In my campaign, the PCs (all of whom are regents) all play regents in Anurie (they are the rulers of Roesone, Medoere, Tuornen and Endier - I love the domain sourcebooks!) and they anything BUT allies. Generally, they do not actively plot against each other (I do not actually want them to go to war!) but they do not help each other except where their own interests and goals are served. I have found that situations like out of control trade routes simply don't crop up simply because the cost of setting many of them up is simply to exorbitant thanks to the opposition of whoever's territory they are trying to move into. As a case in point, the regent of Endier embarked on a trade network program (as if Endier doesn't make enough GB every turn anyway!) early on in the game.
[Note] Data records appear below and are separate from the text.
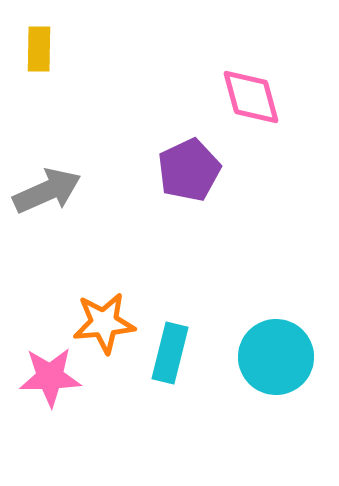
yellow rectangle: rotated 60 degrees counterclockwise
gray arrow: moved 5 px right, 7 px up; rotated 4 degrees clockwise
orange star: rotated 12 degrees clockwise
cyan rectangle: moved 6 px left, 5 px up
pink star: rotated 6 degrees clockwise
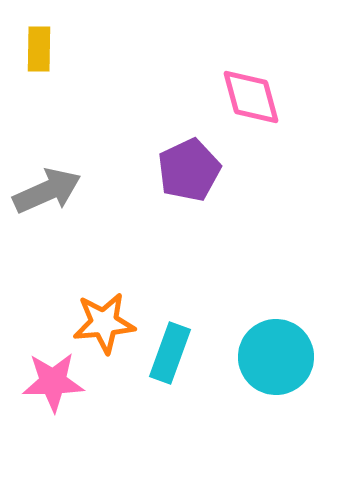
cyan rectangle: rotated 6 degrees clockwise
pink star: moved 3 px right, 5 px down
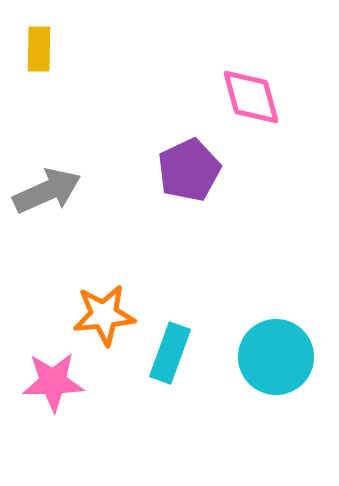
orange star: moved 8 px up
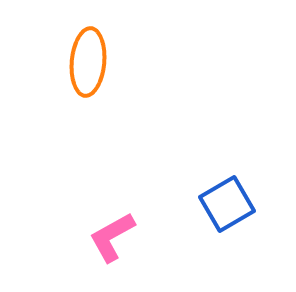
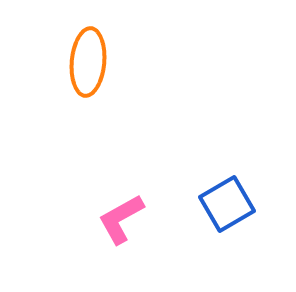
pink L-shape: moved 9 px right, 18 px up
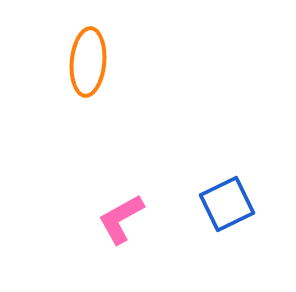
blue square: rotated 4 degrees clockwise
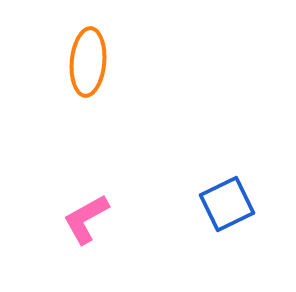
pink L-shape: moved 35 px left
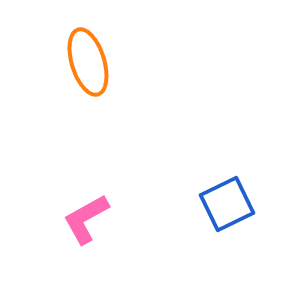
orange ellipse: rotated 22 degrees counterclockwise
It fizzled before it really got off the ground because almost every single regent in southern Anuire strongly resisted the idea of the Endieran regent getting his claws on any more trade domination than he already had. He was able to get a couple up and running by making deals with some regents and outmanoeuvring others but his grand plan didn't even come close to succeeding. The other barrier in the way of my regents doing things such as setting up trade routes, is that each trade route requires a domain action to accomplish (and maybe even more if the success roll fails) and that about half of my regents' actions are spent reacting to the actions of other regents or events in general, and alot of the remaining time is spent on more immediate matters, like ruling holdings, mustering troops, etc. For most of my players, Trade Routes are a long way down on the list of things to do I have found that I have had no trouble in keeping things that way (the possibility of invasion from a neighbouring realm is almost guaranteed to bring trade route building to a screaming halt!).
Well, sorry to have rambled on for so long. The point of this whole rant is that I personally have no problem with the trade route rules as they stand.